Reproduce all of the items below, changing every "ON SALE" to "DISCOUNTED" and keeping everything else the same.

>>>>>

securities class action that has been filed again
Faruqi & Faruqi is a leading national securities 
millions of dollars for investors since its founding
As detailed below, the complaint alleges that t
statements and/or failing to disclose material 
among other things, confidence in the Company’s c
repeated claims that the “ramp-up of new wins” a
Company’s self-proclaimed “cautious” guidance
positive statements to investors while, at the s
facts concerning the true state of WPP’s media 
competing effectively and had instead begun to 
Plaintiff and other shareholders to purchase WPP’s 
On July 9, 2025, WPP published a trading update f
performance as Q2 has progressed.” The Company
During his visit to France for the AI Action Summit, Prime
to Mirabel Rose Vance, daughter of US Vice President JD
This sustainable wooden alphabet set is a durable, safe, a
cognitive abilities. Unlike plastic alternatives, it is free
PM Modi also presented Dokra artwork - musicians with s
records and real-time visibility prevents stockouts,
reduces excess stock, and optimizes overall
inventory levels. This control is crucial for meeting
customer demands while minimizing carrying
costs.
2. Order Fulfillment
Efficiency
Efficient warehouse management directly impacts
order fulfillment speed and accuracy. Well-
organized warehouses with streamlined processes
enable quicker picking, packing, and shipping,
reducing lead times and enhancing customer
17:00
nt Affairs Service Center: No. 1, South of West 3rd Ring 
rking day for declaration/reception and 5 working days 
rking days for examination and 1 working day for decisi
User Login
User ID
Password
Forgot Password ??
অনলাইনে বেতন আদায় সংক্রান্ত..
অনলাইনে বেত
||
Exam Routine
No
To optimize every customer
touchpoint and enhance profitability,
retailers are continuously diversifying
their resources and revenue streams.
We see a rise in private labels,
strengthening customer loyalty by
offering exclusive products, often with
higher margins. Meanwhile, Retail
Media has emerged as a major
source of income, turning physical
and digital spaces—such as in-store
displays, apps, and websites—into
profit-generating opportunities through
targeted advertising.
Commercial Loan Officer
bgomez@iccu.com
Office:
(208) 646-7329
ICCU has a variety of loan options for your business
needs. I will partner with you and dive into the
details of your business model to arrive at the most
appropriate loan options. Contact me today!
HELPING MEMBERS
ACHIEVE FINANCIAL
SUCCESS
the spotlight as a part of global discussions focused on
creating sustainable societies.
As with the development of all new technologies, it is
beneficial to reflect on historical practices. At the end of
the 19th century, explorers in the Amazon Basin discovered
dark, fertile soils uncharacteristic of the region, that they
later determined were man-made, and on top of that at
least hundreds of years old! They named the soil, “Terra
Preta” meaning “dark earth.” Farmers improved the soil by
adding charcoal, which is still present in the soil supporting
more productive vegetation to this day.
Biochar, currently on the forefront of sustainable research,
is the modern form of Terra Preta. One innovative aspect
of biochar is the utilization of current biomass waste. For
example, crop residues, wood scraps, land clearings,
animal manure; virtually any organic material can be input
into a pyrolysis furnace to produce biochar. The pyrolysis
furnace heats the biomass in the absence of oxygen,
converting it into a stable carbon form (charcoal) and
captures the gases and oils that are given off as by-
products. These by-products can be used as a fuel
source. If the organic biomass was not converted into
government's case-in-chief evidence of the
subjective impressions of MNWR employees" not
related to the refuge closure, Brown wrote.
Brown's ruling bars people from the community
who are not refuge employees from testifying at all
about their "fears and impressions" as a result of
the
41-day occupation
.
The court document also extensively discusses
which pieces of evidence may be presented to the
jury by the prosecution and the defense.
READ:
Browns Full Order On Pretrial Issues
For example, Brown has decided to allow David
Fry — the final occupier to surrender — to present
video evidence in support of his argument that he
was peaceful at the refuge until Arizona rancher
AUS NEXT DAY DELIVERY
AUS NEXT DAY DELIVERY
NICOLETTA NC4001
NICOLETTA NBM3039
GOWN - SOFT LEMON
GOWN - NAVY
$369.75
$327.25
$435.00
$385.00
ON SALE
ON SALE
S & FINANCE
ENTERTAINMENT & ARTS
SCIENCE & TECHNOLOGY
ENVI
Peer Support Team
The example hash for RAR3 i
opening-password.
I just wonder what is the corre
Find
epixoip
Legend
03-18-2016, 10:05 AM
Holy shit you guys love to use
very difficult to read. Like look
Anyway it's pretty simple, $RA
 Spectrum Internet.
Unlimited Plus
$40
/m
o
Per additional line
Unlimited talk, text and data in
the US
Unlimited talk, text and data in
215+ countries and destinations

<<<<<

_TASK SOLUTION_:
securities class action that has been filed again
Faruqi & Faruqi is a leading national securities 
millions of dollars for investors since its founding
As detailed below, the complaint alleges that t
statements and/or failing to disclose material 
among other things, confidence in the Company’s c
repeated claims that the “ramp-up of new wins” a
Company’s self-proclaimed “cautious” guidance
positive statements to investors while, at the s
facts concerning the true state of WPP’s media 
competing effectively and had instead begun to 
Plaintiff and other shareholders to purchase WPP’s 
On July 9, 2025, WPP published a trading update f
performance as Q2 has progressed.” The Company
During his visit to France for the AI Action Summit, Prime
to Mirabel Rose Vance, daughter of US Vice President JD
This sustainable wooden alphabet set is a durable, safe, a
cognitive abilities. Unlike plastic alternatives, it is free
PM Modi also presented Dokra artwork - musicians with s
records and real-time visibility prevents stockouts,
reduces excess stock, and optimizes overall
inventory levels. This control is crucial for meeting
customer demands while minimizing carrying
costs.
2. Order Fulfillment
Efficiency
Efficient warehouse management directly impacts
order fulfillment speed and accuracy. Well-
organized warehouses with streamlined processes
enable quicker picking, packing, and shipping,
reducing lead times and enhancing customer
17:00
nt Affairs Service Center: No. 1, South of West 3rd Ring 
rking day for declaration/reception and 5 working days 
rking days for examination and 1 working day for decisi
User Login
User ID
Password
Forgot Password ??
অনলাইনে বেতন আদায় সংক্রান্ত..
অনলাইনে বেত
||
Exam Routine
No
To optimize every customer
touchpoint and enhance profitability,
retailers are continuously diversifying
their resources and revenue streams.
We see a rise in private labels,
strengthening customer loyalty by
offering exclusive products, often with
higher margins. Meanwhile, Retail
Media has emerged as a major
source of income, turning physical
and digital spaces—such as in-store
displays, apps, and websites—into
profit-generating opportunities through
targeted advertising.
Commercial Loan Officer
bgomez@iccu.com
Office:
(208) 646-7329
ICCU has a variety of loan options for your business
needs. I will partner with you and dive into the
details of your business model to arrive at the most
appropriate loan options. Contact me today!
HELPING MEMBERS
ACHIEVE FINANCIAL
SUCCESS
the spotlight as a part of global discussions focused on
creating sustainable societies.
As with the development of all new technologies, it is
beneficial to reflect on historical practices. At the end of
the 19th century, explorers in the Amazon Basin discovered
dark, fertile soils uncharacteristic of the region, that they
later determined were man-made, and on top of that at
least hundreds of years old! They named the soil, “Terra
Preta” meaning “dark earth.” Farmers improved the soil by
adding charcoal, which is still present in the soil supporting
more productive vegetation to this day.
Biochar, currently on the forefront of sustainable research,
is the modern form of Terra Preta. One innovative aspect
of biochar is the utilization of current biomass waste. For
example, crop residues, wood scraps, land clearings,
animal manure; virtually any organic material can be input
into a pyrolysis furnace to produce biochar. The pyrolysis
furnace heats the biomass in the absence of oxygen,
converting it into a stable carbon form (charcoal) and
captures the gases and oils that are given off as by-
products. These by-products can be used as a fuel
source. If the organic biomass was not converted into
government's case-in-chief evidence of the
subjective impressions of MNWR employees" not
related to the refuge closure, Brown wrote.
Brown's ruling bars people from the community
who are not refuge employees from testifying at all
about their "fears and impressions" as a result of
the
41-day occupation
.
The court document also extensively discusses
which pieces of evidence may be presented to the
jury by the prosecution and the defense.
READ:
Browns Full Order On Pretrial Issues
For example, Brown has decided to allow David
Fry — the final occupier to surrender — to present
video evidence in support of his argument that he
was peaceful at the refuge until Arizona rancher
AUS NEXT DAY DELIVERY
AUS NEXT DAY DELIVERY
NICOLETTA NC4001
NICOLETTA NBM3039
GOWN - SOFT LEMON
GOWN - NAVY
$369.75
$327.25
$435.00
$385.00
DISCOUNTED
DISCOUNTED
S & FINANCE
ENTERTAINMENT & ARTS
SCIENCE & TECHNOLOGY
ENVI
Peer Support Team
The example hash for RAR3 i
opening-password.
I just wonder what is the corre
Find
epixoip
Legend
03-18-2016, 10:05 AM
Holy shit you guys love to use
very difficult to read. Like look
Anyway it's pretty simple, $RA
 Spectrum Internet.
Unlimited Plus
$40
/m
o
Per additional line
Unlimited talk, text and data in
the US
Unlimited talk, text and data in
215+ countries and destinations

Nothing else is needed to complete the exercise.